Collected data

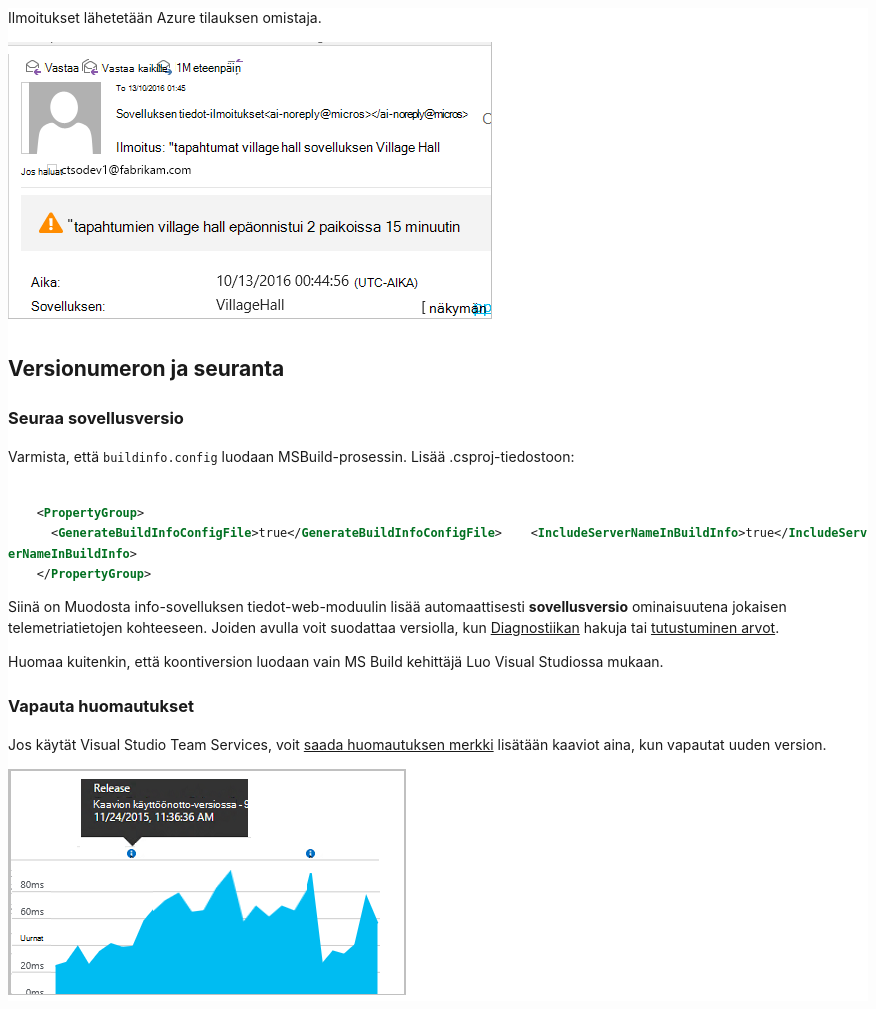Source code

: Ilmoitukset lähetetään Azure tilauksen omistaja. 

![ilmoitus sähköposti-Esimerkki](./media/app-insights-asp-net/alert-email.png)

## <a name="version-and-release-tracking"></a>Versionumeron ja seuranta

### <a name="track-application-version"></a>Seuraa sovellusversio

Varmista, että `buildinfo.config` luodaan MSBuild-prosessin. Lisää .csproj-tiedostoon:  

```XML

    <PropertyGroup>
      <GenerateBuildInfoConfigFile>true</GenerateBuildInfoConfigFile>    <IncludeServerNameInBuildInfo>true</IncludeServerNameInBuildInfo>
    </PropertyGroup> 
```

Siinä on Muodosta info-sovelluksen tiedot-web-moduulin lisää automaattisesti **sovellusversio** ominaisuutena jokaisen telemetriatietojen kohteeseen. Joiden avulla voit suodattaa versiolla, kun [Diagnostiikan](app-insights-diagnostic-search.md) hakuja tai [tutustuminen arvot](app-insights-metrics-explorer.md). 

Huomaa kuitenkin, että koontiversion luodaan vain MS Build kehittäjä Luo Visual Studiossa mukaan.

### <a name="release-annotations"></a>Vapauta huomautukset

Jos käytät Visual Studio Team Services, voit [saada huomautuksen merkki](app-insights-annotations.md) lisätään kaaviot aina, kun vapautat uuden version.


![Vapauta huomautuksen malli](./media/app-insights-asp-net/release-annotation.png)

What you should do:
Select every line above that contains the word "huomautuksen", and copy it.

Written solution:
Jos käytät Visual Studio Team Services, voit [saada huomautuksen merkki](app-insights-annotations.md) lisätään kaaviot aina, kun vapautat uuden version.
![Vapauta huomautuksen malli](./media/app-insights-asp-net/release-annotation.png)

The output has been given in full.